Пальпация. При пальпации грудная клетка эластичная, безболезненная. Голосовое дрожание одинаково в обеих части грудной клетки.
Перкуссия легких
Сравнительная перкуссия:
У больного над симметричными участками легочной ткани определяется ясный легочный звук.
Топографическая перкуссия.
Верхняя граница легких:
Критерии | справа | Слева |
Высота стояния верхушек спереди | 4 см от ключицы | 3,8 см ключицы |
Высота стояния верхушек сзади | На уровне остистого отростка VII шейного позвонка | На уровне остистого отростка VII шейного позвонка |
Ширина полей Кренига | 7 см | 7 см |
Нижняя граница легких:
Критерии | справа | Слева |
По окологрудинной линии | верхний край VI ребра | Не определяется |
По среднеключичной линии | VI ребро | Не определяется |
По передней подмышечной линии | VII ребро | VII ребро |
По средней подмышечной линии | VIII ребро | VIII ребро |
По задней подмышечной линии | IХ ребро | IХ ребро |
По лопаточной линии | Х ребро | Х ребро |
По околопозвоночной линии | на уровне остистого отростка ХI грудного позвонка | на уровне остистого отростка ХI грудного позвонка |
Дыхательная экскурсия нижнего края легких:
Критерии | справа | Слева |
По среднеключичной линии | 5 см | Не определяется |
По задней подмышечной линии | 6 см | 6 см |
По лопаточной линии | 4 см | 4 см |
Аускультация. Дыхание везикулярное. Хрипов и других дыхательных шумов нет. Бронхофония одинакова с обеих сторон грудной клетки.
СИСТЕМА ОРГАНОВ КРОВООБРАЩЕНИЯ
Жалобы. Жалоб со стороны органов кровообращения (болей в области сердца, одышки, удушья, сердцебиений и отеков) больной не предъявлял.
Осмотр. Состояние наружных яремных вен и сонных артерий без изменений. Выпячивания в области сердца не наблюдается. Видимых пульсаций нет.
Пальпация. Верхушечный толчок пальпируется в V межреберье, на 1,5 см кнаружи от среднеключичной линии, площадь 2 см, амплитуда высокая, резистентность умеренная. Сердечный толчок не выявляется. Эпигастральная пульсация не выражена. Дрожание в области сердца не выявлено. Болезненности в зоне гиперестезии не выявлено.

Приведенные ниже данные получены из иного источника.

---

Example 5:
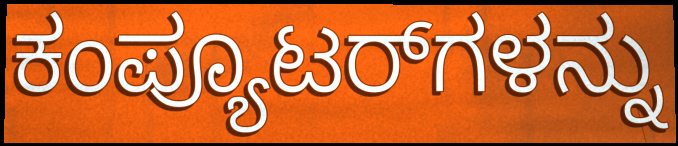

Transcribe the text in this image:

ಕಂಪ್ಯೂಟರ್‌ಗಳನ್ನು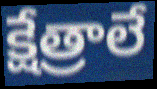
క్షేత్రాలే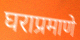
घराप्रमाणेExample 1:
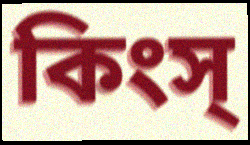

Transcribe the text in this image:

কিংস্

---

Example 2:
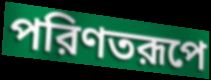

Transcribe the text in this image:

পরিণতরূপে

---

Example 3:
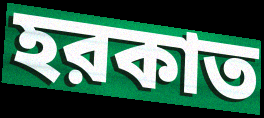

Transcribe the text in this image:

হরকাত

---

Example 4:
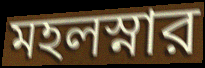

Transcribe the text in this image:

মহলস্নার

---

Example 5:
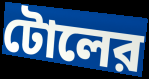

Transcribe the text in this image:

টোলের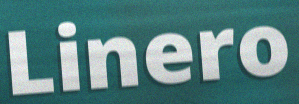
LineroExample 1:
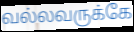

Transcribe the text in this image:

வல்லவருக்கே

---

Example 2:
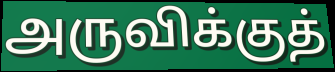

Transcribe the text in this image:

அருவிக்குத்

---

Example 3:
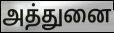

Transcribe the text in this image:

அத்துனை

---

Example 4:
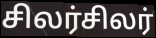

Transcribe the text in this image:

சிலர்சிலர்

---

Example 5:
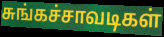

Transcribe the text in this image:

சுங்கச்சாவடிகள்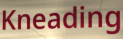
Kneading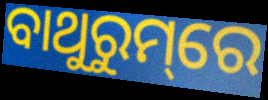
ବାଥୁରୁମ୍‌ରେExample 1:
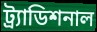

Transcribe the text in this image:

ট্র্যাডিশনাল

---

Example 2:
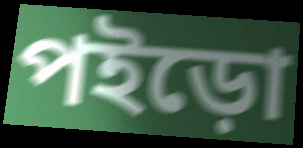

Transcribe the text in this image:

পইড়ো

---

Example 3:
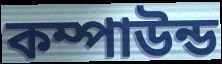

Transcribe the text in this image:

কম্পাউন্ড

Перкуссия. Границы относительной сердечной тупости:
Правая - в 5-м межреберье на 1 см кнаружи от правого края грудины;
Левая - в 5-м межреберье, на 1,5 см кнаружи от левой среднеключичной линии; Верхняя - на уровне 3-го ребра.
Поперечник относительной тупости сердца 13,5 см, ширина сосудистого пучка 5 см, конфигурация сердца нормальная.

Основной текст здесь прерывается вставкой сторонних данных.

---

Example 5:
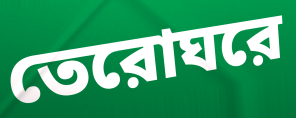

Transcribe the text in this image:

তেরোঘরে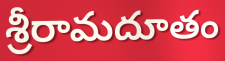
శ్రీరామదూతంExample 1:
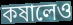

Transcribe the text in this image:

কষালেও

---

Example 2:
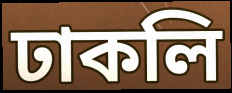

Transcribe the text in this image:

ঢাকলি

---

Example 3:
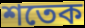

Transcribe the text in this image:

শতেক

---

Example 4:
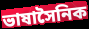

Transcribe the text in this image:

ভাষাসৈনিক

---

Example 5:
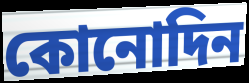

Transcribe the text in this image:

কোনোদিন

Границы абсолютной сердечной тупости:
Правая - по левому краю грудины в 5 межреберье;
Левая - на 2 см кнутри от левой границы относительной сердечной тупости; Верхняя - на уровне 4-го ребра.
Аускультация. Тоны сердца ритмичные, ясные, приглушенные; Частота сердечных сокращений – 75. Сердечные шумы не выслушиваются. Шума трения перикарда не слышно.
Исследование сосудов
При исследовании артерий патологических пульсаций не выявлено, сосуды эластичные. Артериальный пульс хорошо пальпируется на лучевой артерии, pulsus differens и pulsus deficiens отсутствуют. Частота пульса 78 ударов в минуту, ритм правильный, удовлетворительного наполнения, нормальное напряжение, пульсовые волны ритмичны. Артериальное давление на момент исследования 125/80 мм рт. ст. На обеих нижних конечностях видны варикозно расширенные вены.
ПИЩЕВАРИТЕЛЬНАЯ СИСТЕМА
Жалобы. Жалобы на боли в животе, диспепсические расстройства и на нарушения аппетита - отсутствуют. Стул 1 раз в сутки, умеренного количества, оформленной консистенции, коричневого цвета. Наличие кровотечений больной отрицает.

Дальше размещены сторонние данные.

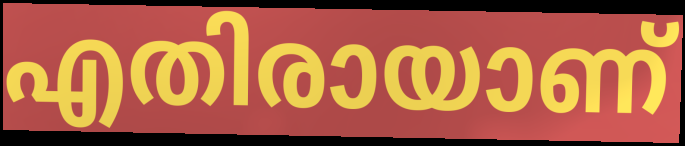
എതിരായാണ്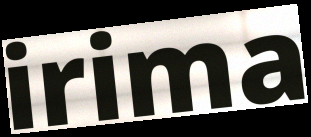
irima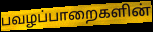
பவழப்பாறைகளின்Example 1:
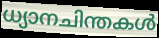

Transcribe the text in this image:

ധ്യാനചിന്തകൾ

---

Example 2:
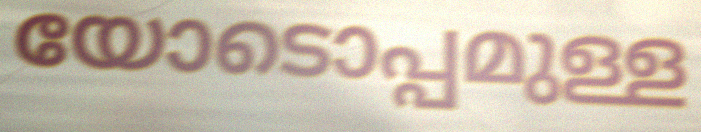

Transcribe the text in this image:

യോടൊപ്പമുള്ള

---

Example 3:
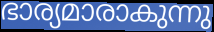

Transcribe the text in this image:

ഭാര്യമാരാകുന്നു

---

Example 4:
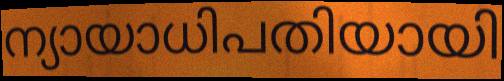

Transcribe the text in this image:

ന്യായാധിപതിയായി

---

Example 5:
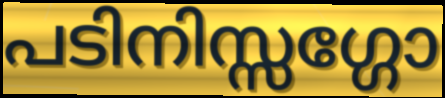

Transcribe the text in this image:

പടിനിസ്സഗ്ഗോ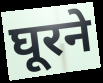
घूरने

Осмотр. Язык влажный, розовый, покрыт беловатым налетом, сосочковый слой сохранен. Состояние зубов удовлетворительное. Десны, мягкое и твердое небо розовой окраски, чистые. Запах изо рта отсутствует. Живот правильной формы, симметричный, участвует в акте дыхания. Расширения вен живота не обнаружено.
Перкуссия. Перкуторный звук тимпанический. Наличие свободной или осумкованной жидкости в брюшной полости не выявлено.
Пальпация. Поверхностная: Живот мягкий, безболезненный. Локальной болезненности в эпигастрии не выявлено. Расхождение прямых мышц живота, «мышечной защиты» и опухолей не выявлено.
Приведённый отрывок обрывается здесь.